Modification records
▶

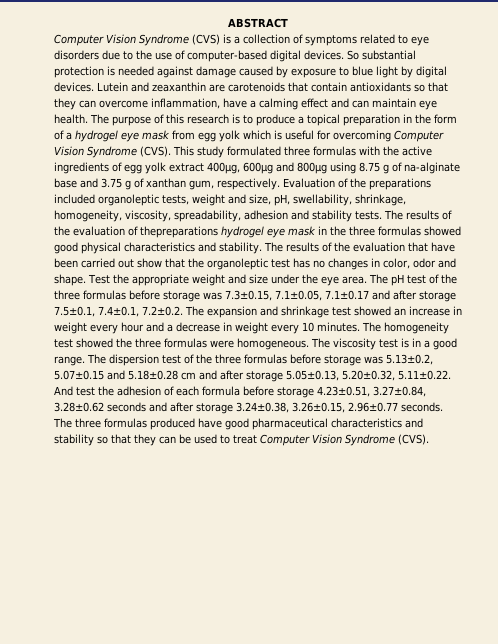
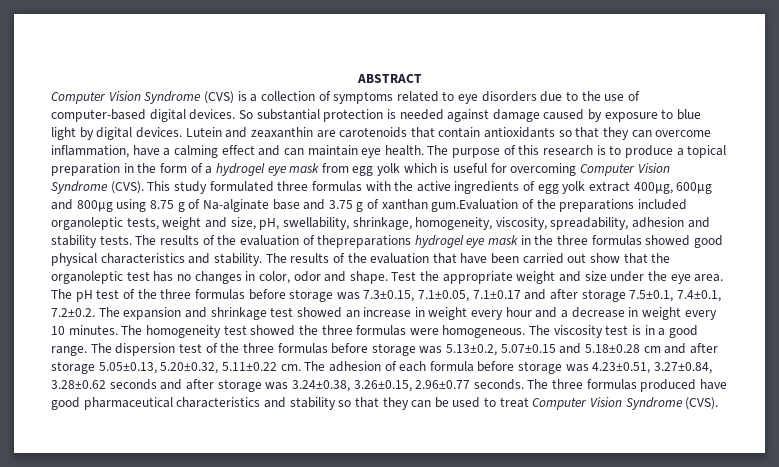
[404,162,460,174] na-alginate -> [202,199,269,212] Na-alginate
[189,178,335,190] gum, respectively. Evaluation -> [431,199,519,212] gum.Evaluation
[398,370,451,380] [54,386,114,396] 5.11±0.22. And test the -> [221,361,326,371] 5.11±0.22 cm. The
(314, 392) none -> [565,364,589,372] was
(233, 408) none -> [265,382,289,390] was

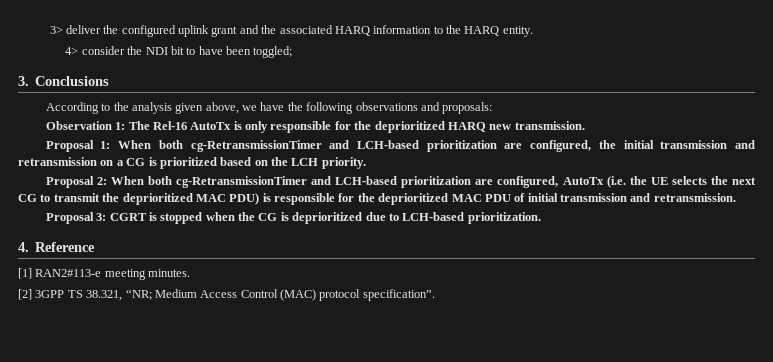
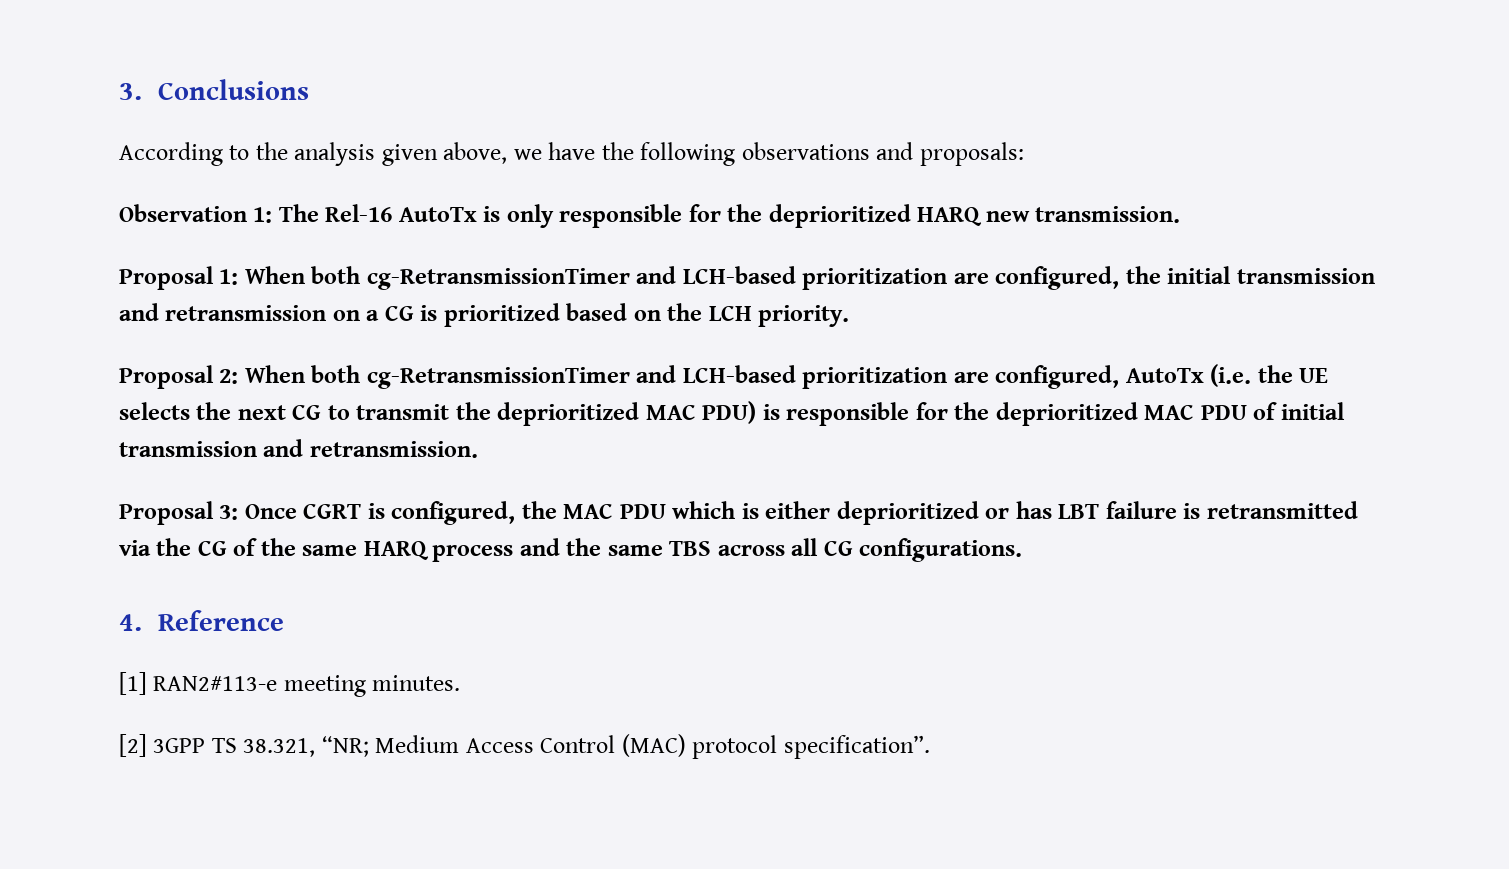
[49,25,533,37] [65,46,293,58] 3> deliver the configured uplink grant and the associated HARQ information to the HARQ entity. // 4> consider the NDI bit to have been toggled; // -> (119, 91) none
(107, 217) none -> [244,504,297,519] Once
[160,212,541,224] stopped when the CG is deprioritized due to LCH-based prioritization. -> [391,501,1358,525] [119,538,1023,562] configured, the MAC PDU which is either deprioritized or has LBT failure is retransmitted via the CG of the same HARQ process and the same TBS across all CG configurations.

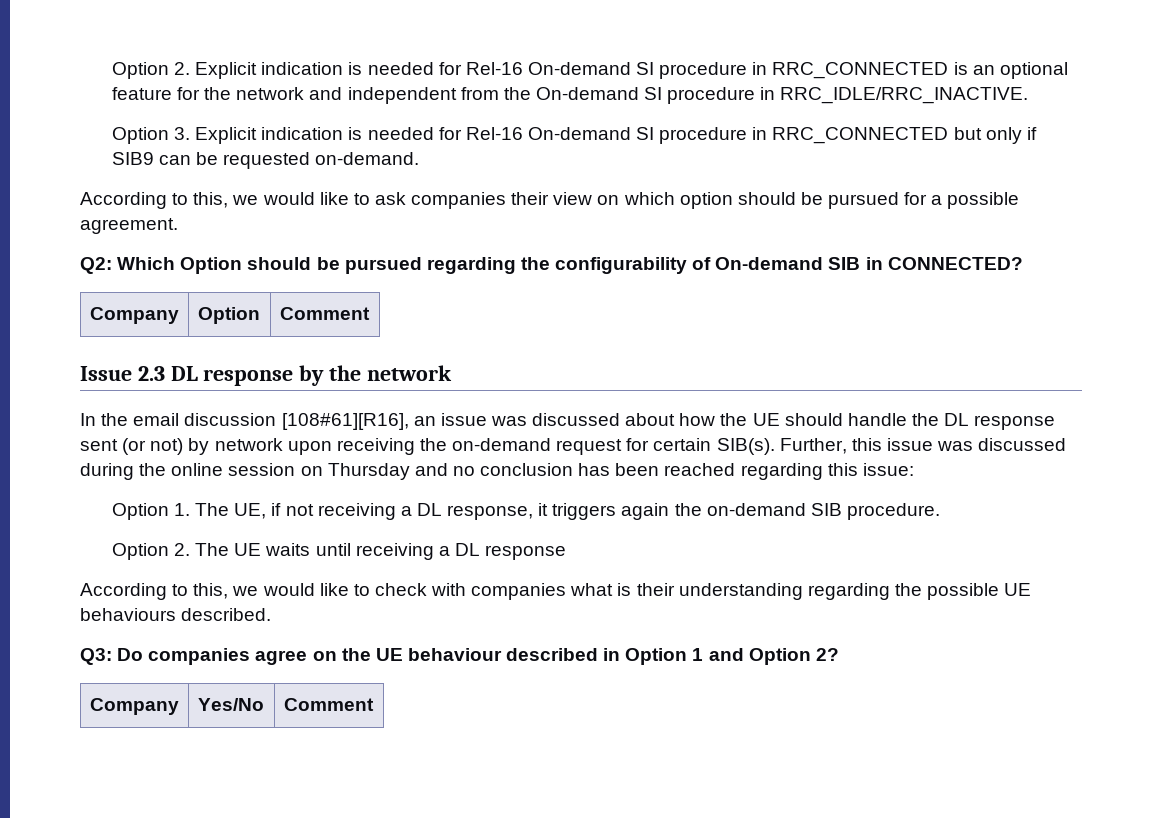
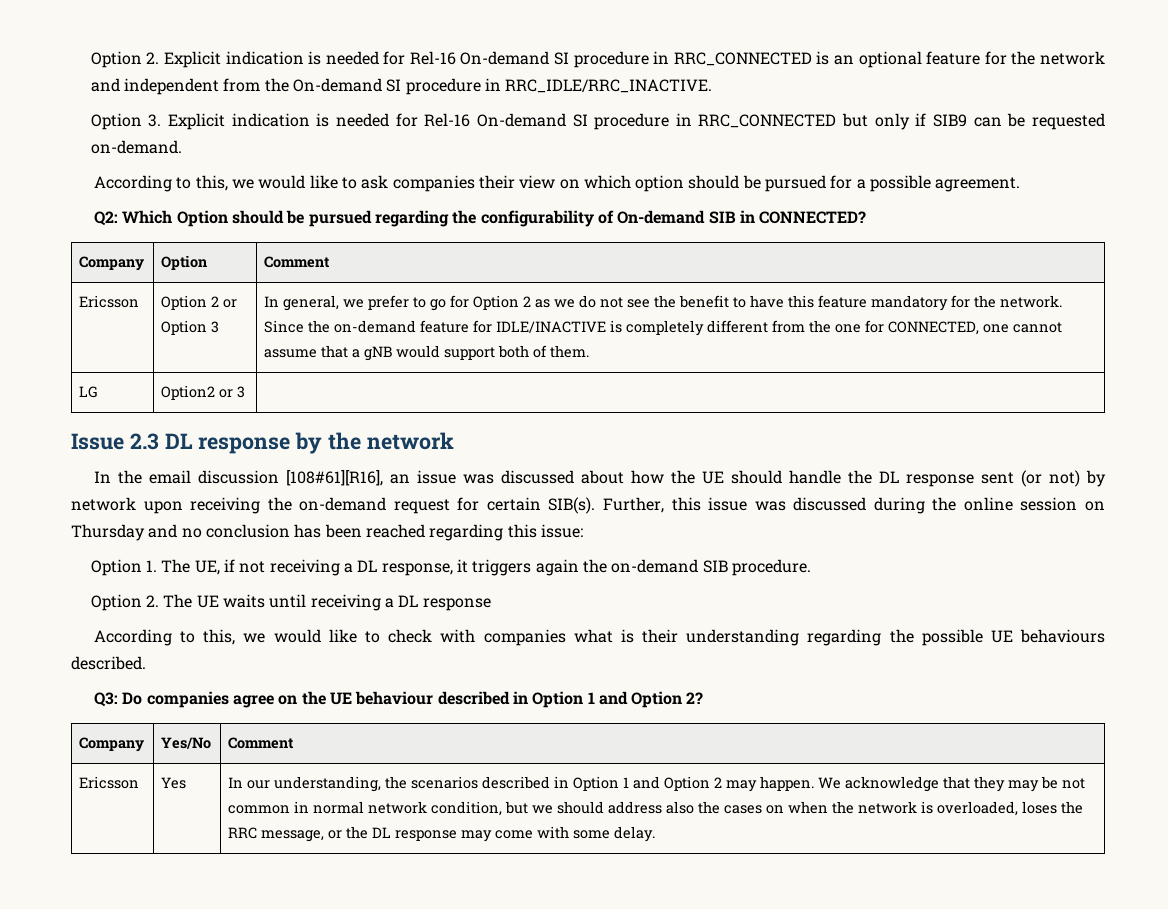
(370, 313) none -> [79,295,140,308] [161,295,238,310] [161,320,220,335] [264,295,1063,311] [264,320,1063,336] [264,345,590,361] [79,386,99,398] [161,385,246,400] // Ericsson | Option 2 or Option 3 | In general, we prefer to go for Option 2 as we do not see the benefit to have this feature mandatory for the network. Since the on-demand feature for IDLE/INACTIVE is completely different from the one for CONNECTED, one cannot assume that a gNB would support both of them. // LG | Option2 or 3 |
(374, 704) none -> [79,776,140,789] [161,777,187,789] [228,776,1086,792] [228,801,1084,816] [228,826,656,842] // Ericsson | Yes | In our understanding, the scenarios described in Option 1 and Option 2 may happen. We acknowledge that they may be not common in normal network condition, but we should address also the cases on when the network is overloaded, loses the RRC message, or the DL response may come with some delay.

◀

PROMPT:
Go line by line through the records above and copy each one containing "that".

SOLUTION TO THIS TASK:
(370, 313) none -> [79,295,140,308] [161,295,238,310] [161,320,220,335] [264,295,1063,311] [264,320,1063,336] [264,345,590,361] [79,386,99,398] [161,385,246,400] // Ericsson | Option 2 or Option 3 | In general, we prefer to go for Option 2 as we do not see the benefit to have this feature mandatory for the network. Since the on-demand feature for IDLE/INACTIVE is completely different from the one for CONNECTED, one cannot assume that a gNB would support both of them. // LG | Option2 or 3 |
(374, 704) none -> [79,776,140,789] [161,777,187,789] [228,776,1086,792] [228,801,1084,816] [228,826,656,842] // Ericsson | Yes | In our understanding, the scenarios described in Option 1 and Option 2 may happen. We acknowledge that they may be not common in normal network condition, but we should address also the cases on when the network is overloaded, loses the RRC message, or the DL response may come with some delay.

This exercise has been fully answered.